The Dutch Hydrographic Service currently operates two survey vessels which entered service in 2003 and 2004: and .

=== Equipment ===
The vessels of the Dutch Hydrographic Service are equipped with the most modern hydrographic equipment available. Soundings are taken with a multibeam echosounder which covers a much larger area than a single-beam echo sounder.

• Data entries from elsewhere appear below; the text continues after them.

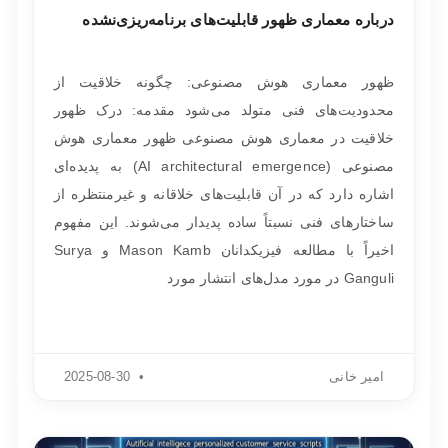
درباره معماری ظهور قابلیت‌های برنامه‌ریزی‌نشده
ظهور معماری هوش مصنوعی: چگونه خلاقیت از
محدودیت‌های فنی متولد می‌شود مقدمه: درک ظهور
خلاقیت در معماری هوش مصنوعی ظهور معماری هوش
مصنوعی (AI architectural emergence) به پدیده‌ای
اشاره دارد که در آن قابلیت‌های خلاقانه و غیرمنتظره از
ساختارهای فنی نسبتاً ساده پدیدار می‌شوند. این مفهوم
اخیراً با مطالعه فیزیکدانان Mason Kamb و Surya
Ganguli در مورد مدل‌های انتشار مورد
امیر خانی
2025-08-30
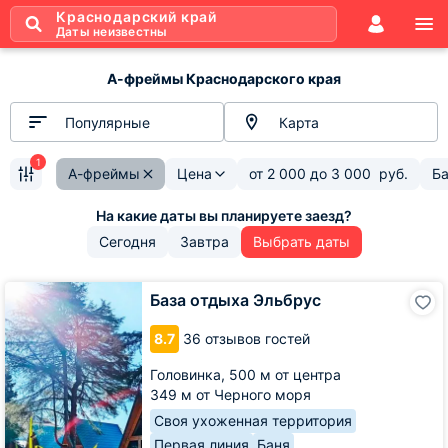
Краснодарский край
Даты неизвестны
А-фреймы Краснодарского края
Популярные
Карта
1
А-фреймы
Цена
от
2 000
до
3 000
руб.
Б
Сегодня
Завтра
Выбрать даты
База
База отдыха Эльбрус
отдыха
Эльбрус
8.7
36 отзывов гостей
Головинка,
500 м от центра
349 м от Черного моря
Своя ухоженная территория
Первая линия
Баня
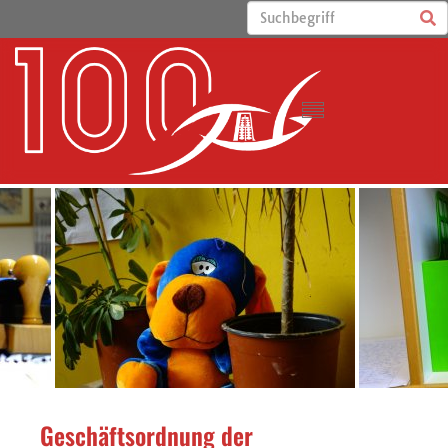
Geschäftsordnung der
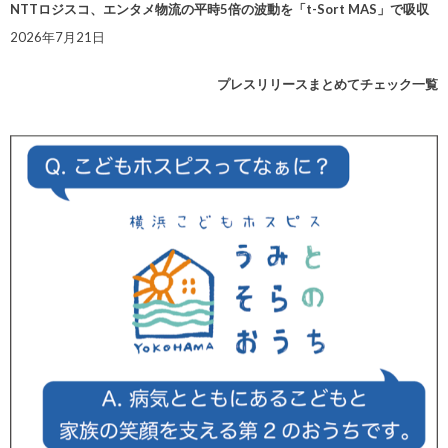
NTTロジスコ、エンタメ物流の平時5倍の波動を「t-Sort MAS」で吸収
2026年7月21日
プレスリリースまとめてチェック一覧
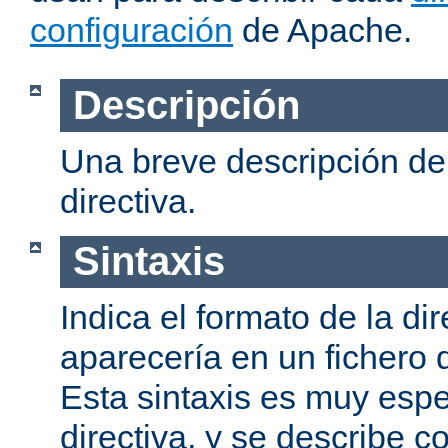
configuración
de Apache.
Descripción
Una breve descripción del
directiva.
Sintaxis
Indica el formato de la dir
aparecería en un fichero 
Esta sintaxis es muy espe
directiva, y se describe co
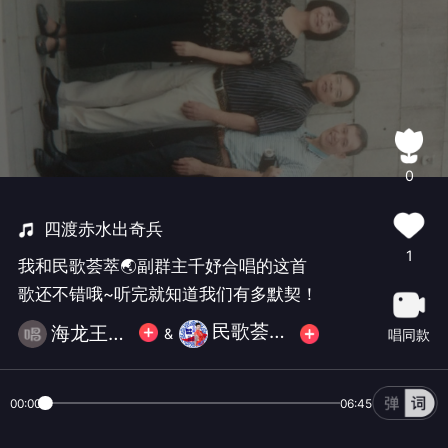
0
四渡赤水出奇兵
1
我和民歌荟萃🌏副群主千妤合唱的这首
歌还不错哦~听完就知道我们有多默契！
民歌荟萃🌏副群主千妤
海龙王小子
&
唱同款
00:00
06:45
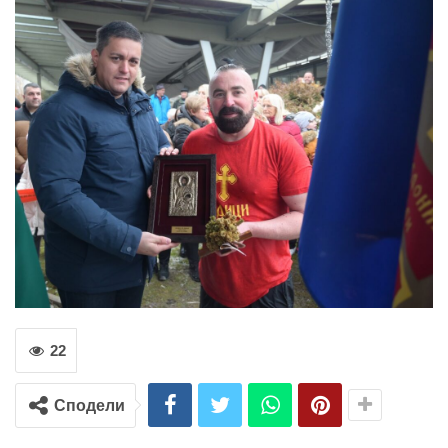
22
Сподели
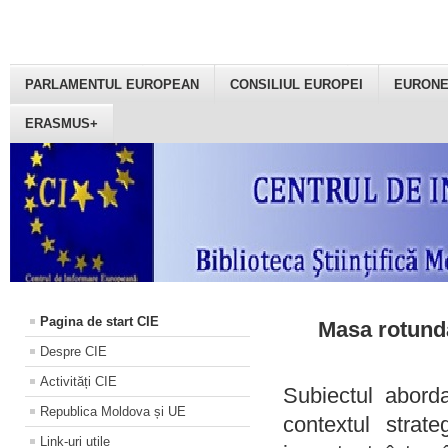
PARLAMENTUL EUROPEAN
CONSILIUL EUROPEI
EURON
ERASMUS+
Pagina de start CIE
Masa rotundă
Despre CIE
Activități CIE
Subiectul aborda
Republica Moldova și UE
contextul strat
Link-uri utile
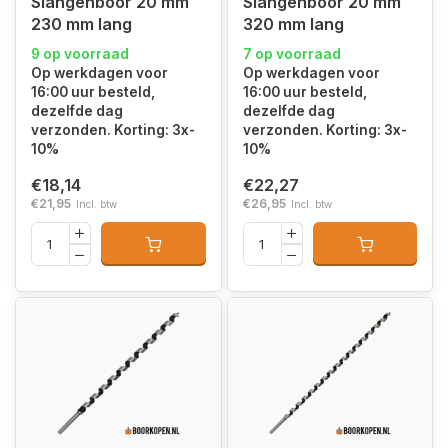
Slangenboor 20 mm
Slangenboor 20 mm
230 mm lang
320 mm lang
9 op voorraad
7 op voorraad
Op werkdagen voor
Op werkdagen voor
16:00 uur besteld,
16:00 uur besteld,
dezelfde dag
dezelfde dag
verzonden. Korting: 3x-
verzonden. Korting: 3x-
10%
10%
€18,14
€22,27
€21,95
€26,95
Incl. btw
Incl. btw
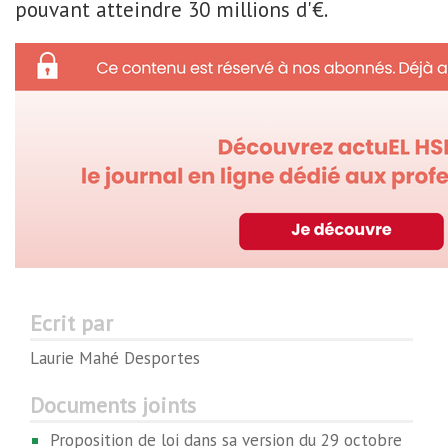
pouvant atteindre 30 millions d'€.
Ecrit par
Laurie Mahé Desportes
Documents joints
Proposition de loi dans sa version du 29 octobre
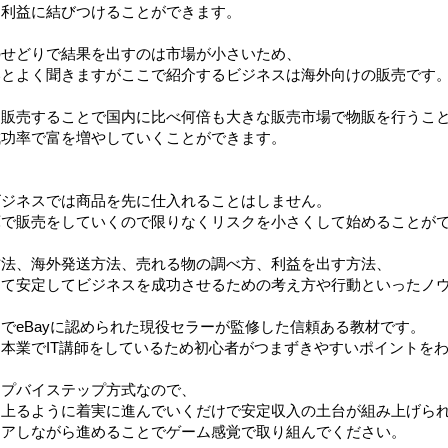
に利益に結びつけることができます。
のせどりで結果を出すのは市場が小さいため、
いとよく聞きますがここで紹介するビジネスは海外向けの販売です
に販売することで国内に比べ何倍も大きな販売市場で物販を行うこ
成功率で富を増やしていくことができます。
ビジネスでは商品を先に仕入れることはしません。
庫で販売をしていくので限りなくリスクを小さくして始めることが
方法、海外発送方法、売れる物の調べ方、利益を出す方法、
して安定してビジネスを成功させるための考え方や行動といったノ
でeBayに認められた現役セラーが監修した信頼ある教材です。
本業でIT講師をしているため初心者がつまずきやすいポイントを
ップバイステップ方式なので、
を上るように着実に進んでいくだけで安定収入の土台が組み上げら
リアしながら進めることでゲーム感覚で取り組んでください。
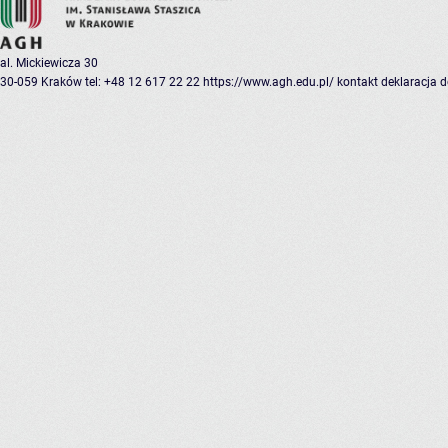
al. Mickiewicza 30
30-059 Kraków
tel: +48 12 617 22 22
https://www.agh.edu.pl/
kontakt
deklaracja 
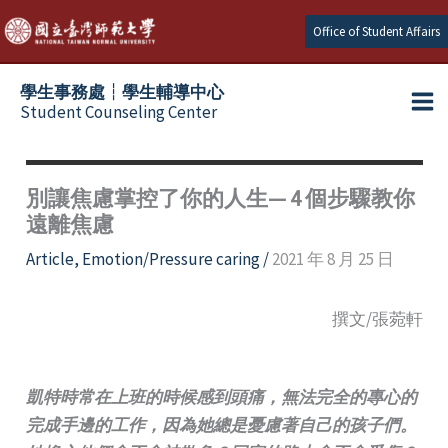
Skip
Office of Student Affairs
to
content
學生事務處┆學生輔導中心
Student Counseling Center
別讓焦慮掌控了你的人生— 4 個步驟教你
遠離焦慮
Article
,
Emotion/Pressure caring
/
2021 年 8 月 25 日
撰文/張菀軒
凱特時常在上班的時候感到頭痛，無法完全的專心的
完成手邊的工作，因為她總是憂慮著自己的孩子們。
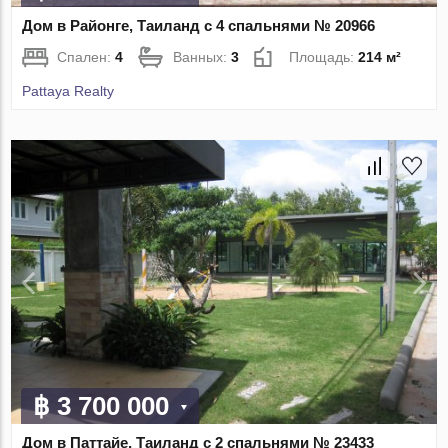
Дом в Районге, Таиланд с 4 спальнями № 20966
Спален:
4
Ванных:
3
Площадь:
214 м²
Pattaya Realty
฿ 3 700 000
Дом в Паттайе, Таиланд с 2 спальнями № 23433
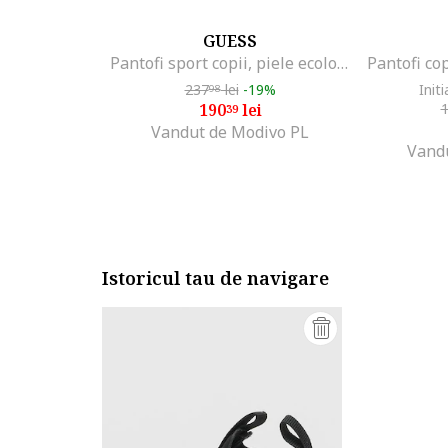
GUESS
Pantofi sport copii, piele ecologica, negru, cu fermoar
Pantofi cop
237
lei
-19%
Initi
98
190
lei
39
Vandut de Modivo PL
Vand
Istoricul tau de navigare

The vessels also tow high-resolution side-scan sonar (HRSS) and a magnetometer to detect wrecks and other obstacles.

== Tasks and operations ==
The primary task of the Dutch Hydrographic Service is to provide tools for safe navigation in Dutch waters.

Highly frequented routes require more attention than less frequented parts of the North Sea and are thus being surveyed at least every two years (some areas in the Rotterdam approach even annually)
Above that the southern part of the Dutch North Sea which attracts most of the traffic is covered with sandy shoals forming a great risk for deep-draught vessels.
The important fairways to Rotterdam and IJmuiden are maintained and surveyed by the North Sea Service (Dienst Noordzee) of the Rijkswaterstaat.

The data of soundings and the information concerning obstacles is compiled by the Dienst der Hydrografie in The Hague together with information from other sources. Charts in the A0 format are produced mainly for merchant shipping. Additionally, there are charts of the so-called 1800 series in the A2 format for recreational shipping.

Other publications are the "Netherlands Coast Pilot" (HP1) describing the coasts and harbours of the Dutch coast and the tide tables and tidal stream atlas (HP33).

Changes important for shipping concerning buoys, wrecks etc. are published in the weekly Berichten aan Zeevarenden (Dutch Notice to Mariners) in order to provide for the update of charts and pilots.

== Remarks ==
- Until a few years ago the Dutch Navy also operated an oceanographic survey vessel which was primarily used for deep sea charting. Oceanographic surveys were often carried out in collaboration with universities. The ship was sold in 2006 and now serves as arctic cruise ship.
- As the survey ships were formerly painted white the ships of the Dutch Hydrographic Service were also known as the White Fleet. Currently the vessels have a dark grey hull and a light grey superstructure.